Capucine Benoit and her father Bruno run a fan-making business in the heart of Paris, working with top designers to dress the rich women of the city. A widow, Capucine is estranged from her daughter Mathilde, who lives in the suburbs with her wealthy conservative grandparents. But German occupation has hit the Benoits’ business hard, and when Bruno is outed as a communist, they’re both arrested. Bruno is sent out of the country, but Capucine’s design knowledge gets her sent to a little-known prison camp within the Lévitan department store. There, along with Jewish people married to Aryans and others with special artistic skills, Capucine sorts through confiscated furniture, art, rugs, dishes, and other luxurious items so that high-ranking German soldiers can furnish the apartments where they live with their French mistresses. This job brings her in touch with myriad people who populate Paris during the war: The French guards and drivers keeping the prisoners in line. The German soldiers whom they report to. The French girlfriends. And, of course, the other prisoners.

Meanwhile, Mathilde is twenty-one and hasn’t talked to her mother in years. According to her grandparents, her mother is a wild woman who had behaved shamefully, hanging out in jazz clubs all night and dating inappropriate men. Seeming younger than her years, Mathilde finally begins to grow up when she discovers her childhood best friend is working for the French Resistance. As Mathilde starts to question everything her grandparents have told her, she longs to reconnect with her mother.

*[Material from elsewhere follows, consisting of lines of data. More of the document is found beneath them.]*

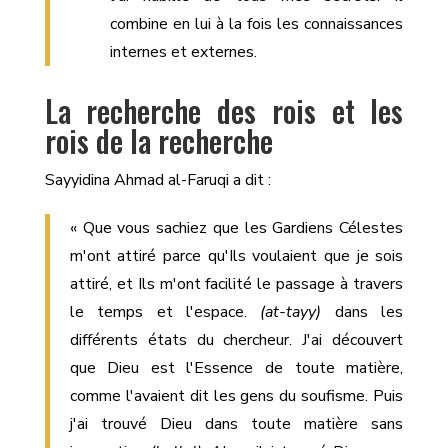
combine en lui à la fois les connaissances
internes et externes.
La recherche des rois et les
rois de la recherche
Sayyidina Ahmad al-Faruqi a dit :
« Que vous sachiez que les Gardiens Célestes
m'ont attiré parce qu'Ils voulaient que je sois
attiré, et Ils m'ont facilité le passage à travers
le temps et l'espace.
(at-tayy)
dans les
différents états du chercheur. J'ai découvert
que Dieu est l'Essence de toute matière,
comme l'avaient dit les gens du soufisme. Puis
j'ai trouvé Dieu dans toute matière sans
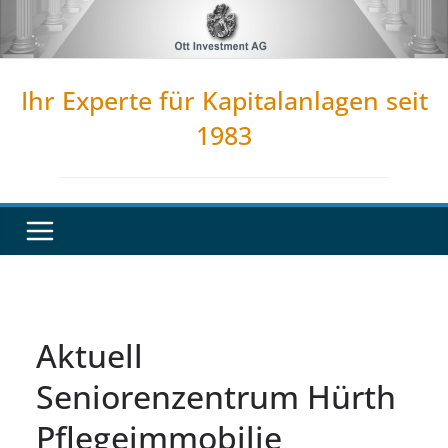
Zum
Inhalt
springen
Ihr Experte für Kapitalanlagen seit
1983
Aktuell
Seniorenzentrum Hürth
Pflegeimmobilie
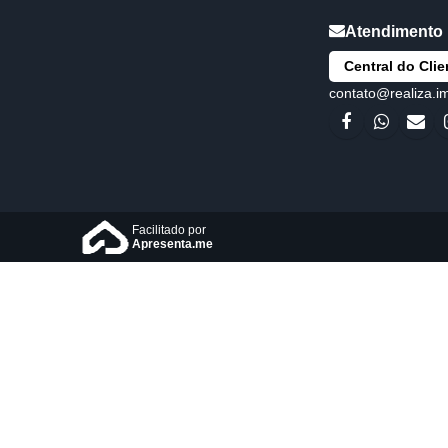
Central do Clie
contato@realiza.i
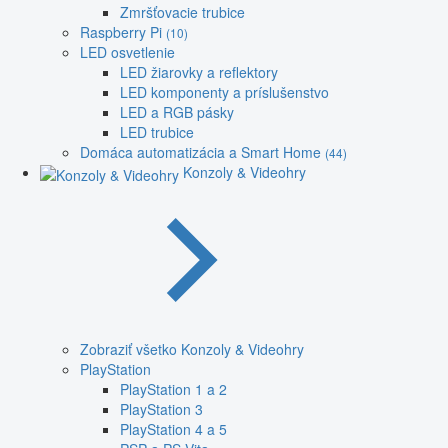
Zmršťovacie trubice
Raspberry Pi
(10)
LED osvetlenie
LED žiarovky a reflektory
LED komponenty a príslušenstvo
LED a RGB pásky
LED trubice
Domáca automatizácia a Smart Home
(44)
Konzoly & Videohry
Zobraziť všetko Konzoly & Videohry
PlayStation
PlayStation 1 a 2
PlayStation 3
PlayStation 4 a 5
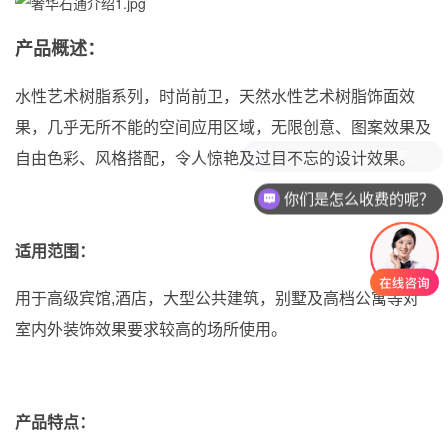
产品概述：
水性艺术树脂系列，时尚前卫，天然水性艺术树脂饰面效
果，几乎无所不能的空间应用区域，无限创意、图案效果及
可以介绍下你们的产品么？
自由色彩、风格搭配，令人惊艳及过目不忘的设计效果。
你们是怎么收费的呢？
适用范围：
用于高级宾馆,酒店，大型公共建筑，别墅及高档公寓等对
室内外装饰效果要求较高的场所使用。
产品特点：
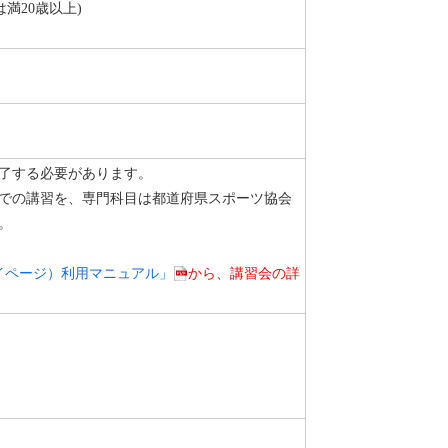
満20歳以上)
了する必要があります。
での講習を、専門科目は都道府県スポーツ協会
。
マイページ）利用マニュアル」
から、講習会の詳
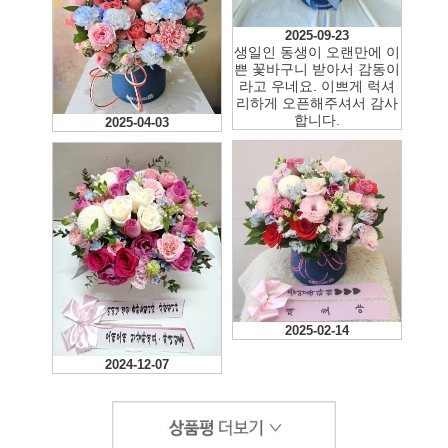
복해 하셨어요
2025-09-23
생일인 동생이 오랜만에 이
쁜 꽃바구니 받아서 감동이
라고 우네요. 이쁘게 럭셔
리하게 오픈해주셔서 감사
합니다.
2025-04-03
2025-02-14
2024-12-07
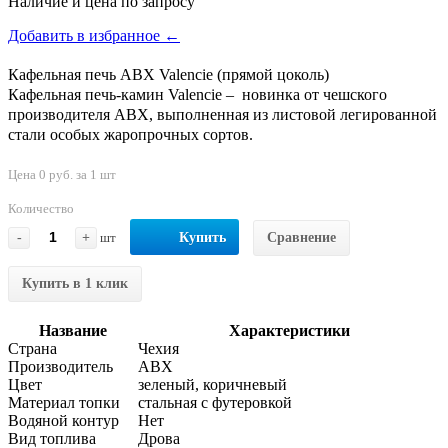
Наличие и цена по запросу
Добавить в избранное ←
Кафельная печь ABX Valencie (прямой цоколь)
Кафельная печь-камин Valencie – новинка от чешского
производителя ABX, выполненная из листовой легированной
стали особых жаропрочных сортов.
Цена 0 руб. за 1 шт
Количество
-
+
шт
Купить
Сравнение
Купить в 1 клик
Название
Характеристики
Страна
Чехия
Производитель
ABX
Цвет
зеленый, коричневый
Материал топки
стальная с футеровкой
Водяной контур
Нет
Вид топлива
Дрова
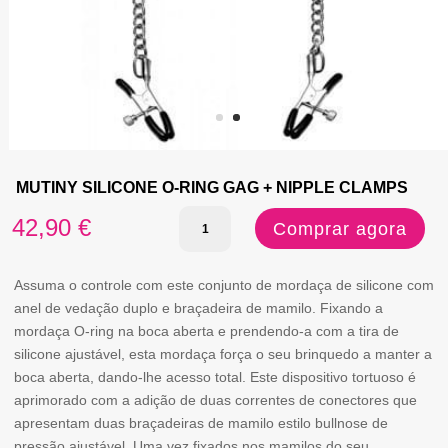
MUTINY SILICONE O-RING GAG + NIPPLE CLAMPS
Quantidade
42,90
€
Comprar agora
de
MUTINY
Assuma o controle com este conjunto de mordaça de silicone com
anel de vedação duplo e braçadeira de mamilo. Fixando a
SILICONE
mordaça O-ring na boca aberta e prendendo-a com a tira de
O-
silicone ajustável, esta mordaça força o seu brinquedo a manter a
boca aberta, dando-lhe acesso total. Este dispositivo tortuoso é
RING
aprimorado com a adição de duas correntes de conectores que
GAG
apresentam duas braçadeiras de mamilo estilo bullnose de
+
pressão ajustável. Uma vez fixados nos mamilos do seu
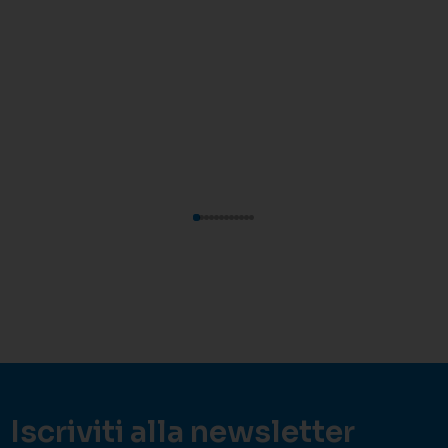
Iscriviti alla newsletter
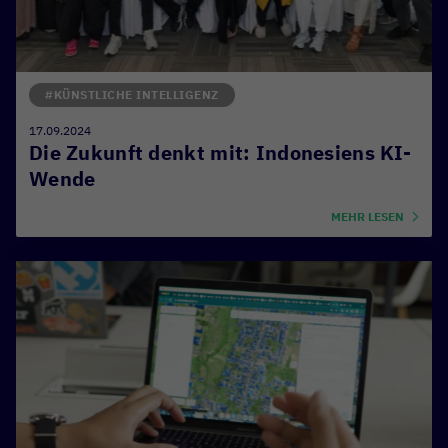
#KÜNSTLICHE INTELLIGENZ
17.09.2024
Die Zukunft denkt mit: Indonesiens KI-
Wende
MEHR LESEN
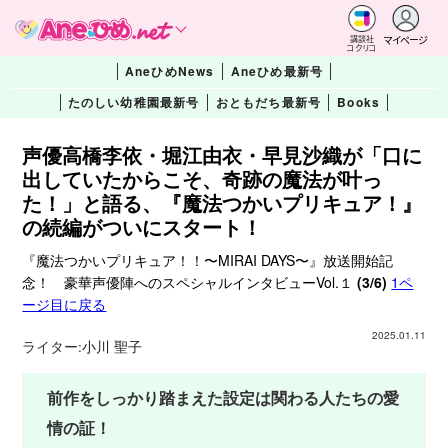
マイページ
講談社
コクリコ
AneひめNews
Aneひめ最新号
たのしい幼稚園最新号
おともだち最新号
Books
声優高橋李依・堀江由衣・早見沙織が「口に
出していたからこそ、奇跡の魔法が叶っ
た！」と語る、『魔法つかいプリキュア！』
の続編がついにスタート！
『魔法つかいプリキュア！！〜MIRAI DAYS〜』放送開始記
念！ 豪華声優陣へのスペシャルインタビューVol.１
(3/6)
1ペ
ージ目に戻る
2025.01.11
ライター:
小川 聖子
前作をしっかり踏まえた設定は関わる人たちの愛
情の証！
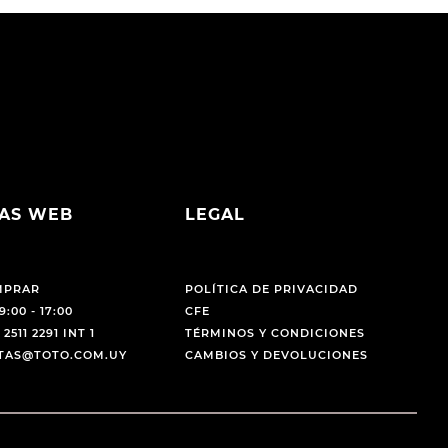
AS WEB
LEGAL
MPRAR
POLÍTICA DE PRIVACIDAD
9:00 - 17:00
CFE
 2511 2291 INT 1
TÉRMINOS Y CONDICIONES
NTAS@TOTO.COM.UY
CAMBIOS Y DEVOLUCIONES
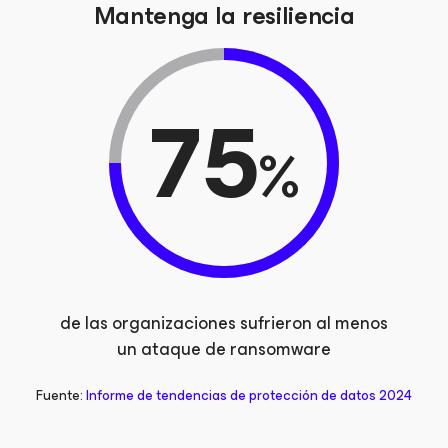
Mantenga la resiliencia
75
%
de las organizaciones sufrieron al menos
un ataque de ransomware
Fuente:
Informe de tendencias de protección de datos 2024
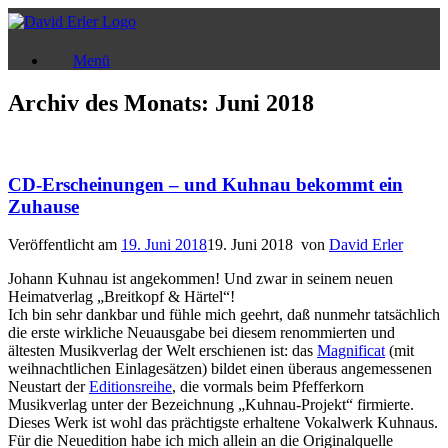
Zum
Inhalt
springen
Menü
Archiv des Monats:
Juni 2018
CD-Erscheinungen – und Kuhnau bekommt ein
Zuhause
Veröffentlicht am
19. Juni 2018
19. Juni 2018
von
David Erler
Johann Kuhnau ist angekommen! Und zwar in seinem neuen
Heimatverlag „Breitkopf & Härtel“!
Ich bin sehr dankbar und fühle mich geehrt, daß nunmehr tatsächlich
die erste wirkliche Neuausgabe bei diesem renommierten und
ältesten Musikverlag der Welt erschienen ist: das
Magnificat
(mit
weihnachtlichen Einlagesätzen) bildet einen überaus angemessenen
Neustart der
Editionsreihe
, die vormals beim Pfefferkorn
Musikverlag unter der Bezeichnung „Kuhnau-Projekt“ firmierte.
Dieses Werk ist wohl das prächtigste erhaltene Vokalwerk Kuhnaus.
Für die Neuedition habe ich mich allein an die Originalquelle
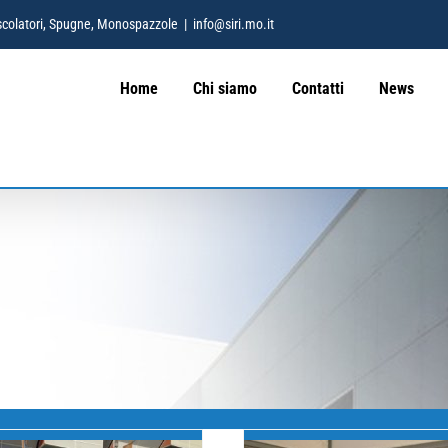
 Mescolatori, Spugne, Monospazzole
|
info@siri.mo.it
Home
Chi siamo
Contatti
News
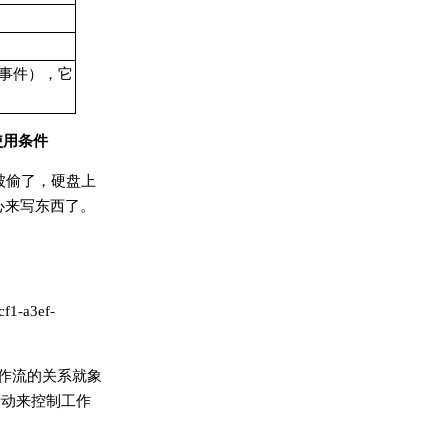
部事件），它
中使用条件
被偷了，硬盘上
心来写东西了。
f1-a3ef-
作流的关系就象
活动来控制工作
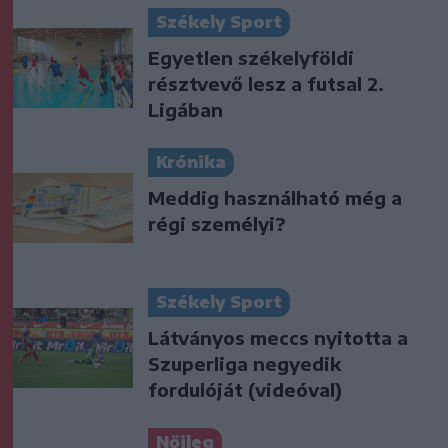
Székely Sport
Egyetlen székelyföldi
résztvevő lesz a futsal 2.
Ligában
Krónika
Meddig használható még a
régi személyi?
Székely Sport
Látványos meccs nyitotta a
Szuperliga negyedik
fordulóját (videóval)
Nőileg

The Paris Showroom features characters I hadn’t seen in other World War II fiction I’ve read. Capucine, who lived her life as a bit of a hedonist before the war, was so ignorant of the people around her that she had to ask her fellow prisoners to explain Passover. Both Capucine and Mathilde have friends who become involved with Nazis. And others, while not collaborators, make compromises every day to ensure their own survival. 

The most extraordinary heroes of the war are off-screen in this book. And for me, that made The Paris Showroom almost more accessible than other books of the period. Capucine and Mathilde are not breathtakingly brave. They did not speak out when the Germans first came; they are frightened by the smallest of rebellious acts. And yet they do act, and it’s those small acts that add up to the big victories. While Capucine does what she needs to do to survive, Mathilde’s character arc is particularly gratifying. 

The narrative encompasses the end of the war, and the scenes where French resistance fighters chased German occupiers out of Paris were extremely rewarding. (Although Blackwell breaks out of the close point-of-view she’d used throughout the book to give a wider lens to these events, losing some emotion in the process). With similar scenes happening today in Ukraine, one can hope that the world has learned some lessons from World War II. They came for the Ukrainians, and everyone spoke out. 

Thanks to Berkley for the book in exchange for an honest review.